Problem details: Copy out exactly the lines below that run from the one holding "Getting Ready to" to the one holding "a Frayer Model. |", keeping both of those lines and no others.

Supplied records:
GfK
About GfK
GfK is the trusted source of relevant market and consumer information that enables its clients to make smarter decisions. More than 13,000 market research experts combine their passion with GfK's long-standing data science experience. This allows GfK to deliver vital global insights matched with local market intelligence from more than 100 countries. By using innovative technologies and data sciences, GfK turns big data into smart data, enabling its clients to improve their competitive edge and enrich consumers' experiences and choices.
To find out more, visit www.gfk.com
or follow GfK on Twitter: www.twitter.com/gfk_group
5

* * *

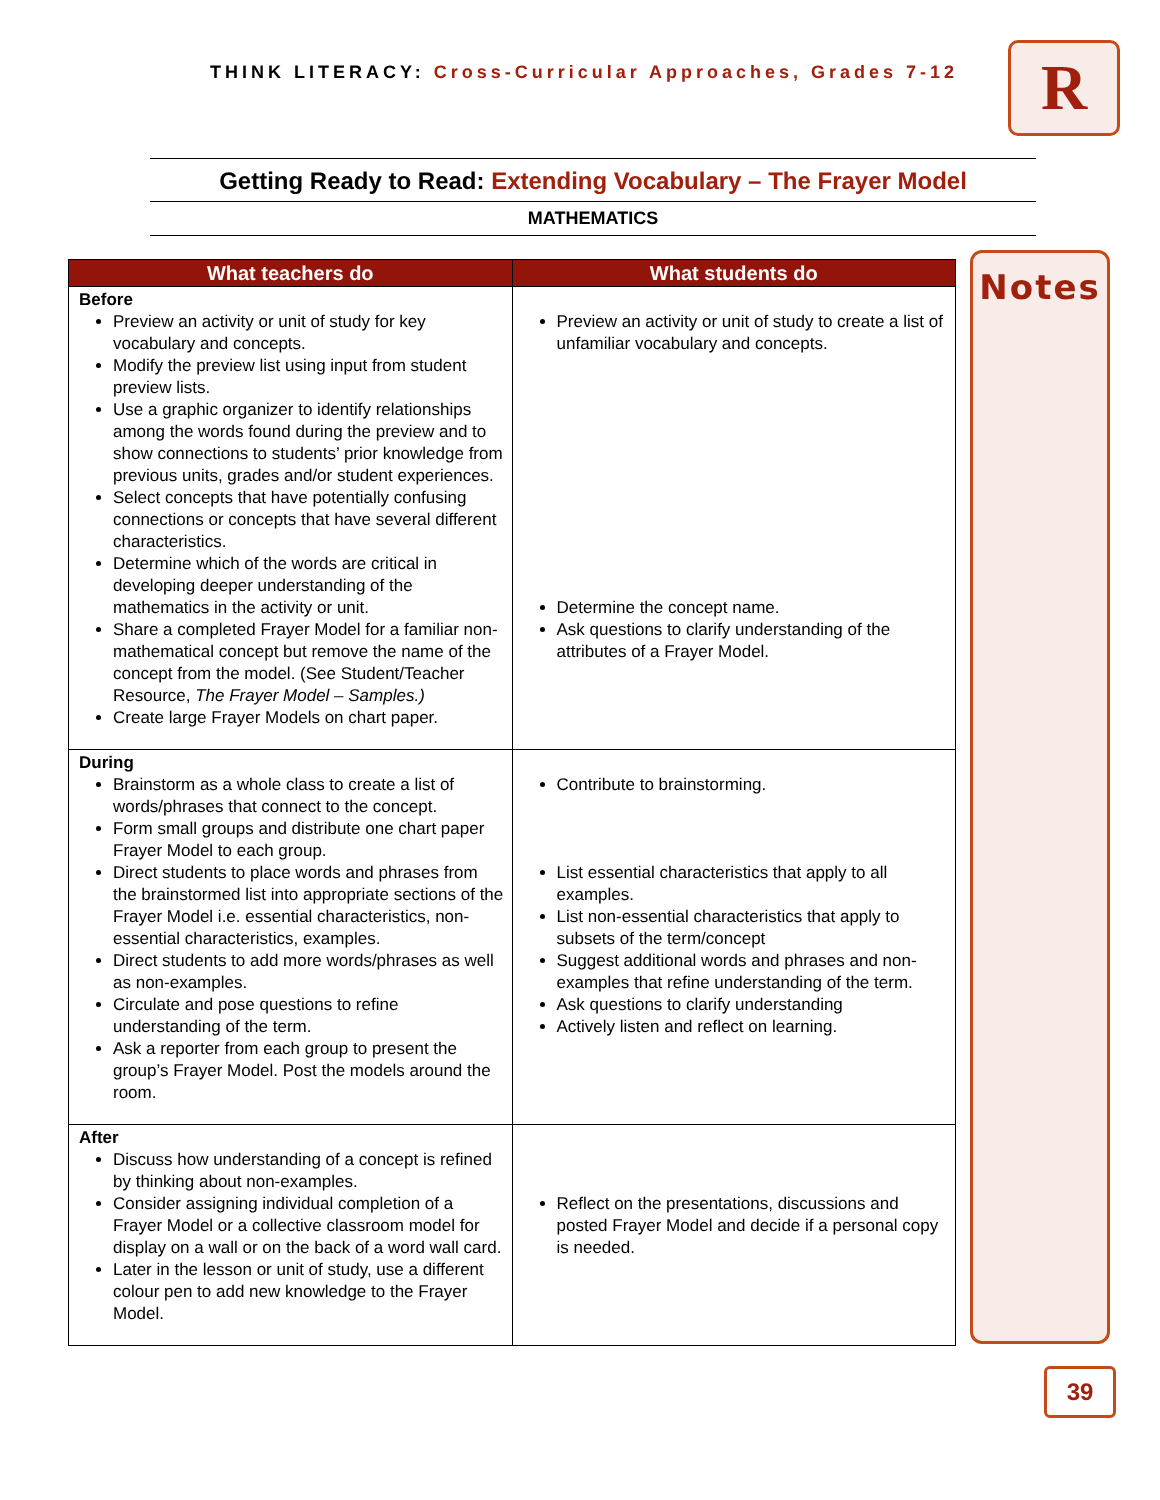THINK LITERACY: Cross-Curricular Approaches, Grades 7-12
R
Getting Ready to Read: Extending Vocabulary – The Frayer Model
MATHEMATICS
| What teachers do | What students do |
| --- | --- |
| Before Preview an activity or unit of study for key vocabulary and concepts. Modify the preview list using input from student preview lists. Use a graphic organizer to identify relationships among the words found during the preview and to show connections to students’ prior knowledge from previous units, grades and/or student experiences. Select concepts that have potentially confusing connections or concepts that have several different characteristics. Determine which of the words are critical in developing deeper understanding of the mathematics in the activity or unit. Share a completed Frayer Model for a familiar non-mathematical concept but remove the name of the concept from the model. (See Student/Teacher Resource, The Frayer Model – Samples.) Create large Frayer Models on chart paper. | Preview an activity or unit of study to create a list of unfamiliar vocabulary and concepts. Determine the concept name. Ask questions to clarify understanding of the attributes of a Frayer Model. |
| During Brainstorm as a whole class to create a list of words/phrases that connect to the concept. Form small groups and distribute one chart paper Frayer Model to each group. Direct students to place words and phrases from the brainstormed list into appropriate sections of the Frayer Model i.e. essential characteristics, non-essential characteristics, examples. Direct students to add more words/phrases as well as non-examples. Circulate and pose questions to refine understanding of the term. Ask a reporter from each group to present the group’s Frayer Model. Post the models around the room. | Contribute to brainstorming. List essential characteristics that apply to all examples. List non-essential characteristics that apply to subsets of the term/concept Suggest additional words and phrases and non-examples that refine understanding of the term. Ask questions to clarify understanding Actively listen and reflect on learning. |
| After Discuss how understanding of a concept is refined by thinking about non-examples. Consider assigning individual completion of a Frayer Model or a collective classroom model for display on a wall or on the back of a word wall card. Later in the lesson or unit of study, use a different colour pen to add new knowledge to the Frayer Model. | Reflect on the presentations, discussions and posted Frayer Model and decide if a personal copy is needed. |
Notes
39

Response area:
Getting Ready to Read: Extending Vocabulary – The Frayer Model
MATHEMATICS
| What teachers do | What students do |
| --- | --- |
| Before Preview an activity or unit of study for key vocabulary and concepts. Modify the preview list using input from student preview lists. Use a graphic organizer to identify relationships among the words found during the preview and to show connections to students’ prior knowledge from previous units, grades and/or student experiences. Select concepts that have potentially confusing connections or concepts that have several different characteristics. Determine which of the words are critical in developing deeper understanding of the mathematics in the activity or unit. Share a completed Frayer Model for a familiar non-mathematical concept but remove the name of the concept from the model. (See Student/Teacher Resource, The Frayer Model – Samples.) Create large Frayer Models on chart paper. | Preview an activity or unit of study to create a list of unfamiliar vocabulary and concepts. Determine the concept name. Ask questions to clarify understanding of the attributes of a Frayer Model. |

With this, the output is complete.